== The problem ==
Emit the data below verbatim, stripping out any pictures.

== Electronic design files ==
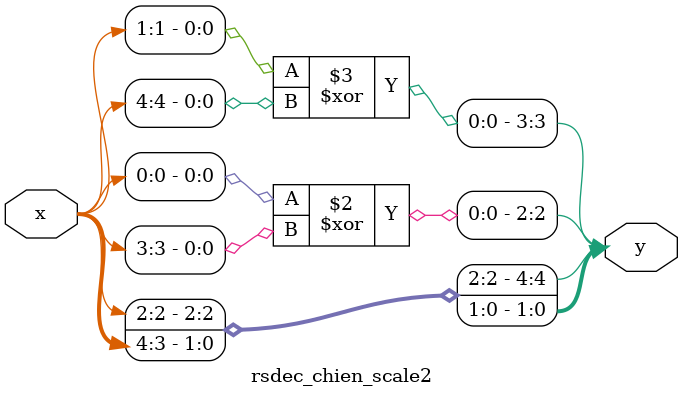
<source format=v>
module rsdec_chien_scale2 (y, x);
	input [4:0] x;
	output [4:0] y;
	reg [4:0] y;
	always @ (x)
	begin
		y[0] = x[3];
		y[1] = x[4];
		y[2] = x[0] ^ x[3];
		y[3] = x[1] ^ x[4];
		y[4] = x[2];
	end
endmodule
</source>
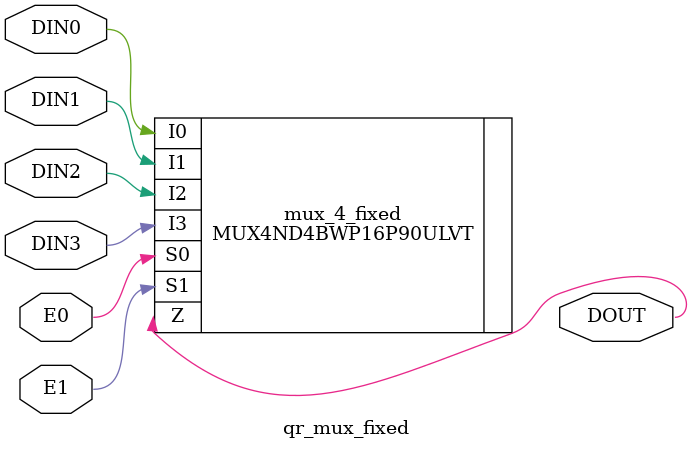
<source format=sv>
`default_nettype none

module qr_mux_fixed (
    input wire logic DIN0,
    input wire logic DIN1,
    input wire logic DIN2,
    input wire logic DIN3,
    input wire logic E0,
    input wire logic E1,
    output wire logic DOUT 
);

    MUX4ND4BWP16P90ULVT mux_4_fixed (
        .I0(DIN0), // Input
        .I1(DIN1),
        .I2(DIN2),
        .I3(DIN3),
        .Z(DOUT), // Output
        .S0(E0),  // Selection
        .S1(E1) 
    );

endmodule

`default_nettype wire

</source>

== Your response ==
<source format=v>
module rsdec_chien_scale2 (y, x);
	input [4:0] x;
	output [4:0] y;
	reg [4:0] y;
	always @ (x)
	begin
		y[0] = x[3];
		y[1] = x[4];
		y[2] = x[0] ^ x[3];
		y[3] = x[1] ^ x[4];
		y[4] = x[2];
	end
endmodule
</source>
<source format=sv>
`default_nettype none

module qr_mux_fixed (
    input wire logic DIN0,
    input wire logic DIN1,
    input wire logic DIN2,
    input wire logic DIN3,
    input wire logic E0,
    input wire logic E1,
    output wire logic DOUT 
);

    MUX4ND4BWP16P90ULVT mux_4_fixed (
        .I0(DIN0), // Input
        .I1(DIN1),
        .I2(DIN2),
        .I3(DIN3),
        .Z(DOUT), // Output
        .S0(E0),  // Selection
        .S1(E1) 
    );

endmodule

`default_nettype wire

</source>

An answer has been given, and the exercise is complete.